Look through the material that follows and show every line with the string "then".

>>>>

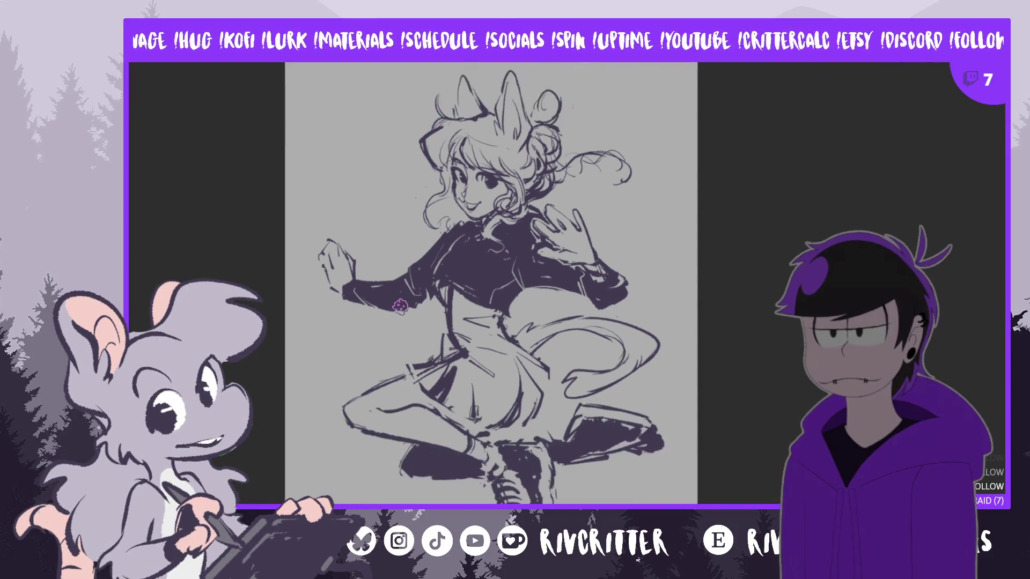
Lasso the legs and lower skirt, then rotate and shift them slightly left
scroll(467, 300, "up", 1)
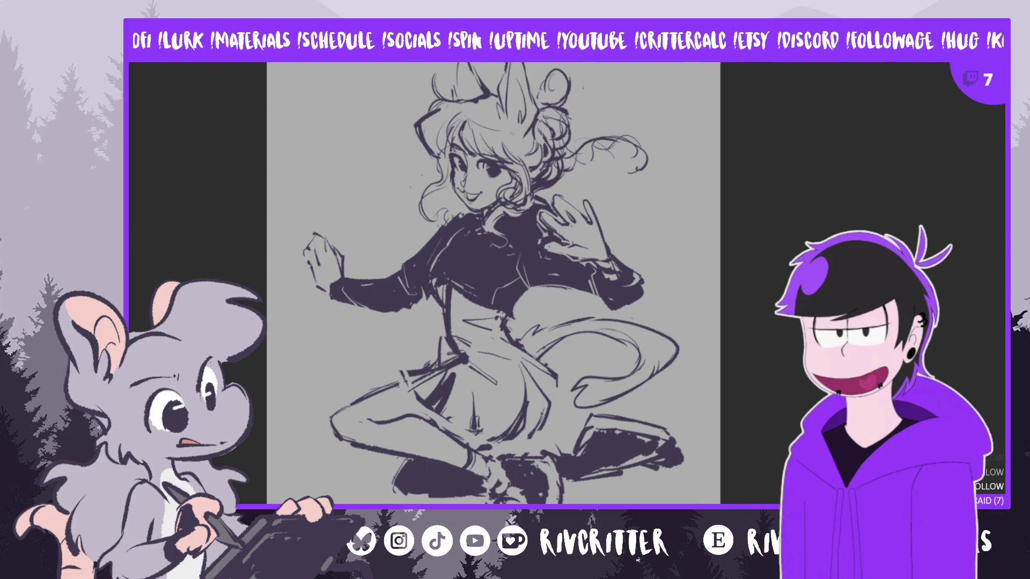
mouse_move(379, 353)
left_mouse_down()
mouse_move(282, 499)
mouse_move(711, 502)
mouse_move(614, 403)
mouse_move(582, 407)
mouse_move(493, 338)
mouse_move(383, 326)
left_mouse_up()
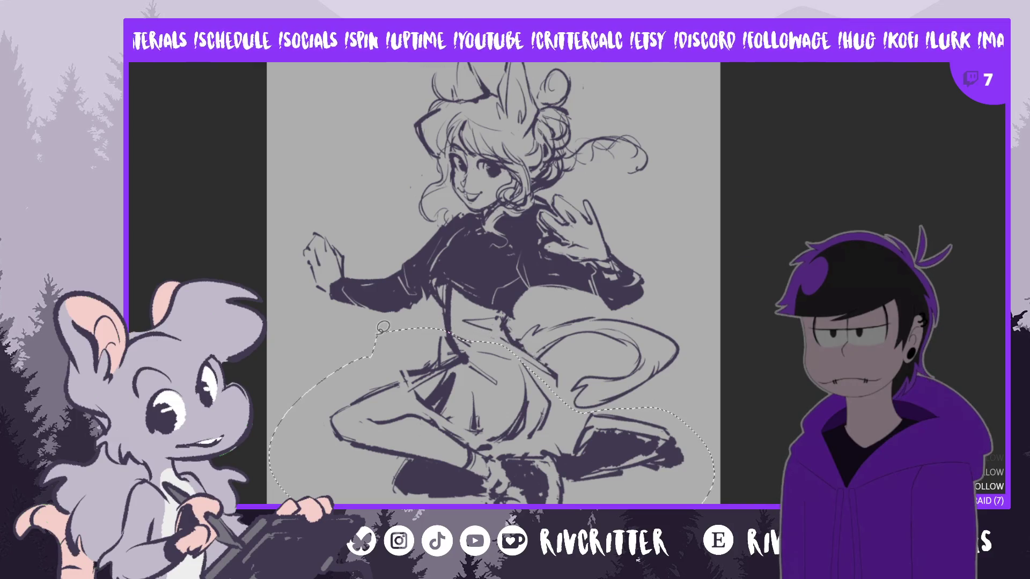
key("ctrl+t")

<<<<
>>>>

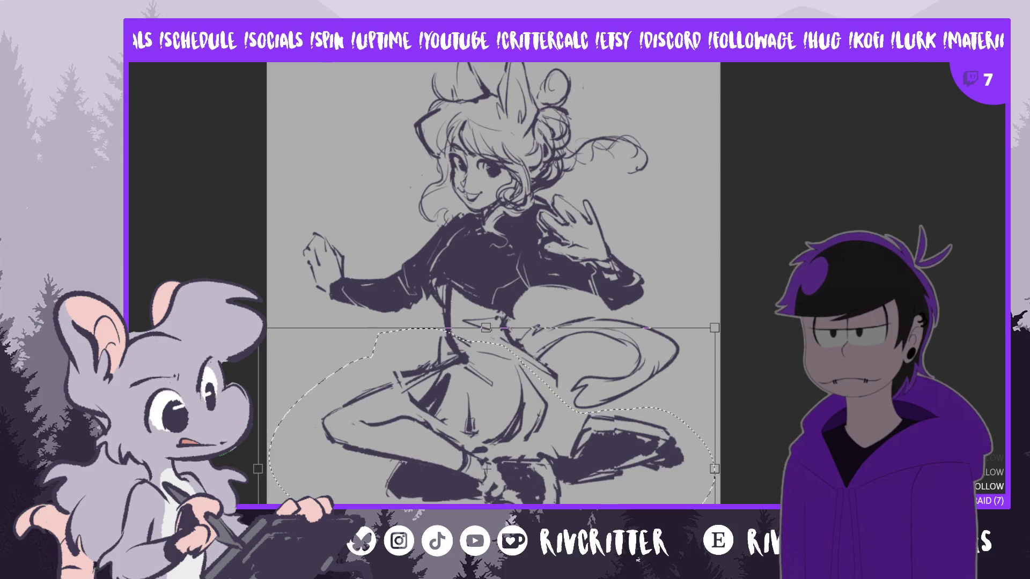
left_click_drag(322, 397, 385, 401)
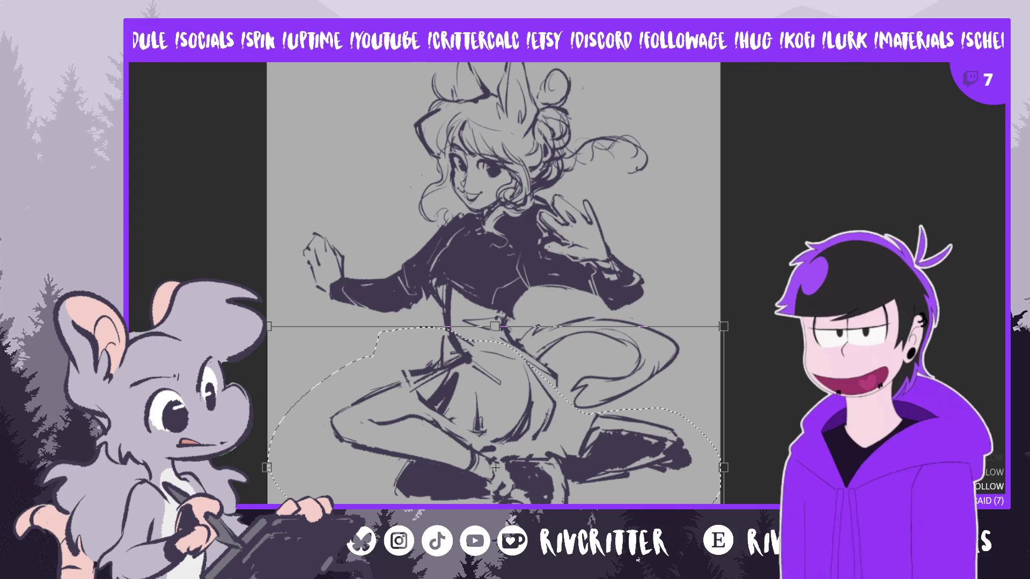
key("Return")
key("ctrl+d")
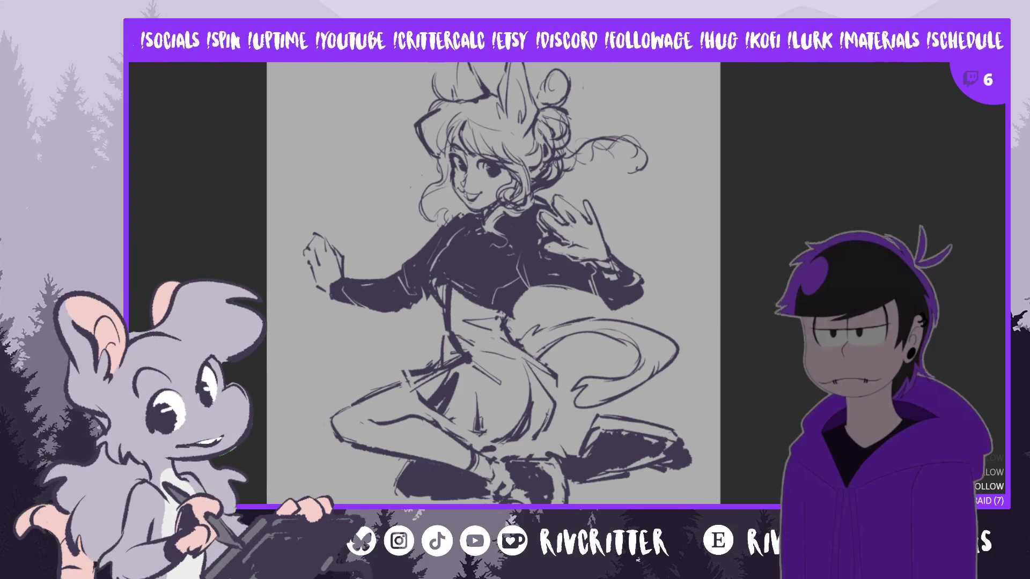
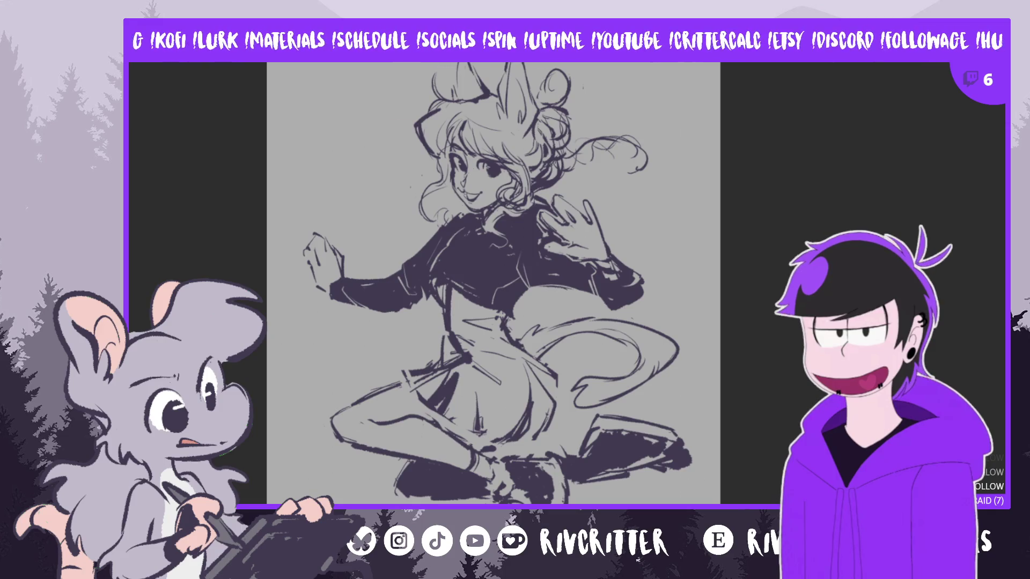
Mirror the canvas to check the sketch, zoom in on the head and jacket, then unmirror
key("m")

<<<<

• RESULT BELOW
Lasso the legs and lower skirt, then rotate and shift them slightly left
Mirror the canvas to check the sketch, zoom in on the head and jacket, then unmirror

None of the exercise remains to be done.